[[ Source material, beginning ]]

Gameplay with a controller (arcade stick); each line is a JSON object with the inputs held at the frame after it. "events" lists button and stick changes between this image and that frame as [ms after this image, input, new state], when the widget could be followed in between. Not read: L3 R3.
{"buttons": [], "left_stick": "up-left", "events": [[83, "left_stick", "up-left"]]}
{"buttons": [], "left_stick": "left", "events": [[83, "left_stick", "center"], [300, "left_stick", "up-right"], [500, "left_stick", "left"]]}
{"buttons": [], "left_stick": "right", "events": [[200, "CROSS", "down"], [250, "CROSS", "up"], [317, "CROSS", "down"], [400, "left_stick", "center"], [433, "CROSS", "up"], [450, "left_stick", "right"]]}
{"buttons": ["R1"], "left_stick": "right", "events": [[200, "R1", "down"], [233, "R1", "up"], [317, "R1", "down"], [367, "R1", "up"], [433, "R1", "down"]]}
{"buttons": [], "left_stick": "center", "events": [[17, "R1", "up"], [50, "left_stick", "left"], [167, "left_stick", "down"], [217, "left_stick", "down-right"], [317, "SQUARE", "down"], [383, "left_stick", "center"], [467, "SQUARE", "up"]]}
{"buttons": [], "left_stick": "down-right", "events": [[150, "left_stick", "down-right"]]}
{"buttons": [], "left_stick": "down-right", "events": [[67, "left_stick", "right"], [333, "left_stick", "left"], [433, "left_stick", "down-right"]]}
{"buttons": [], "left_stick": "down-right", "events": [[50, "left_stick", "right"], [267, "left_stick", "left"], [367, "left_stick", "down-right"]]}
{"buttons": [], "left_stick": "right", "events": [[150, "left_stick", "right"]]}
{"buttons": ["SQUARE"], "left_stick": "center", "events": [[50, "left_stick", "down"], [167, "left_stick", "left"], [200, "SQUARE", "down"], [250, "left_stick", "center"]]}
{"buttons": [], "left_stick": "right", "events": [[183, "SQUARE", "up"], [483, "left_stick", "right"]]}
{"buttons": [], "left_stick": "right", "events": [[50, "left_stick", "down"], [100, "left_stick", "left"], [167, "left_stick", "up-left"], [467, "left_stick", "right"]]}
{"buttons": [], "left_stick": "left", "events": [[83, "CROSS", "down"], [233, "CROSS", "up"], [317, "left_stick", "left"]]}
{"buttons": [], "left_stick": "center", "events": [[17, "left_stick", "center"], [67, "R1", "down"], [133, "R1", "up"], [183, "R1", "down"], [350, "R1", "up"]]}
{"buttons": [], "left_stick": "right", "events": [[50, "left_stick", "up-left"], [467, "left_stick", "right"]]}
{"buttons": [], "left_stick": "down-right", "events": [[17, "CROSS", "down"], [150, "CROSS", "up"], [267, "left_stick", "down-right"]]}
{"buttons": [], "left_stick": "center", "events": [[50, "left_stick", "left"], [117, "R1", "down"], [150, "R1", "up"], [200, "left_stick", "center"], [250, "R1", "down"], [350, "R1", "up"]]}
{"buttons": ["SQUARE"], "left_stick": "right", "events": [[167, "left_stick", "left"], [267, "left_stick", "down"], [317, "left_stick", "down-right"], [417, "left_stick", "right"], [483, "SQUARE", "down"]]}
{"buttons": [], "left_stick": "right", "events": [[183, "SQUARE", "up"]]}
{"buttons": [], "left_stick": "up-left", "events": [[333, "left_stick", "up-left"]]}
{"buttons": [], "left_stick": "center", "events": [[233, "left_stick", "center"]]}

[[ Source material, end ]]

Exercise details ▸ Quote the data in full, keeping each word unchanged.

Expected answer ▸
Gameplay with a controller (arcade stick); each line is a JSON object with the inputs held at the frame after it. "events" lists button and stick changes between this image and that frame as [ms after this image, input, new state], when the widget could be followed in between. Not read: L3 R3.
{"buttons": [], "left_stick": "up-left", "events": [[83, "left_stick", "up-left"]]}
{"buttons": [], "left_stick": "left", "events": [[83, "left_stick", "center"], [300, "left_stick", "up-right"], [500, "left_stick", "left"]]}
{"buttons": [], "left_stick": "right", "events": [[200, "CROSS", "down"], [250, "CROSS", "up"], [317, "CROSS", "down"], [400, "left_stick", "center"], [433, "CROSS", "up"], [450, "left_stick", "right"]]}
{"buttons": ["R1"], "left_stick": "right", "events": [[200, "R1", "down"], [233, "R1", "up"], [317, "R1", "down"], [367, "R1", "up"], [433, "R1", "down"]]}
{"buttons": [], "left_stick": "center", "events": [[17, "R1", "up"], [50, "left_stick", "left"], [167, "left_stick", "down"], [217, "left_stick", "down-right"], [317, "SQUARE", "down"], [383, "left_stick", "center"], [467, "SQUARE", "up"]]}
{"buttons": [], "left_stick": "down-right", "events": [[150, "left_stick", "down-right"]]}
{"buttons": [], "left_stick": "down-right", "events": [[67, "left_stick", "right"], [333, "left_stick", "left"], [433, "left_stick", "down-right"]]}
{"buttons": [], "left_stick": "down-right", "events": [[50, "left_stick", "right"], [267, "left_stick", "left"], [367, "left_stick", "down-right"]]}
{"buttons": [], "left_stick": "right", "events": [[150, "left_stick", "right"]]}
{"buttons": ["SQUARE"], "left_stick": "center", "events": [[50, "left_stick", "down"], [167, "left_stick", "left"], [200, "SQUARE", "down"], [250, "left_stick", "center"]]}
{"buttons": [], "left_stick": "right", "events": [[183, "SQUARE", "up"], [483, "left_stick", "right"]]}
{"buttons": [], "left_stick": "right", "events": [[50, "left_stick", "down"], [100, "left_stick", "left"], [167, "left_stick", "up-left"], [467, "left_stick", "right"]]}
{"buttons": [], "left_stick": "left", "events": [[83, "CROSS", "down"], [233, "CROSS", "up"], [317, "left_stick", "left"]]}
{"buttons": [], "left_stick": "center", "events": [[17, "left_stick", "center"], [67, "R1", "down"], [133, "R1", "up"], [183, "R1", "down"], [350, "R1", "up"]]}
{"buttons": [], "left_stick": "right", "events": [[50, "left_stick", "up-left"], [467, "left_stick", "right"]]}
{"buttons": [], "left_stick": "down-right", "events": [[17, "CROSS", "down"], [150, "CROSS", "up"], [267, "left_stick", "down-right"]]}
{"buttons": [], "left_stick": "center", "events": [[50, "left_stick", "left"], [117, "R1", "down"], [150, "R1", "up"], [200, "left_stick", "center"], [250, "R1", "down"], [350, "R1", "up"]]}
{"buttons": ["SQUARE"], "left_stick": "right", "events": [[167, "left_stick", "left"], [267, "left_stick", "down"], [317, "left_stick", "down-right"], [417, "left_stick", "right"], [483, "SQUARE", "down"]]}
{"buttons": [], "left_stick": "right", "events": [[183, "SQUARE", "up"]]}
{"buttons": [], "left_stick": "up-left", "events": [[333, "left_stick", "up-left"]]}
{"buttons": [], "left_stick": "center", "events": [[233, "left_stick", "center"]]}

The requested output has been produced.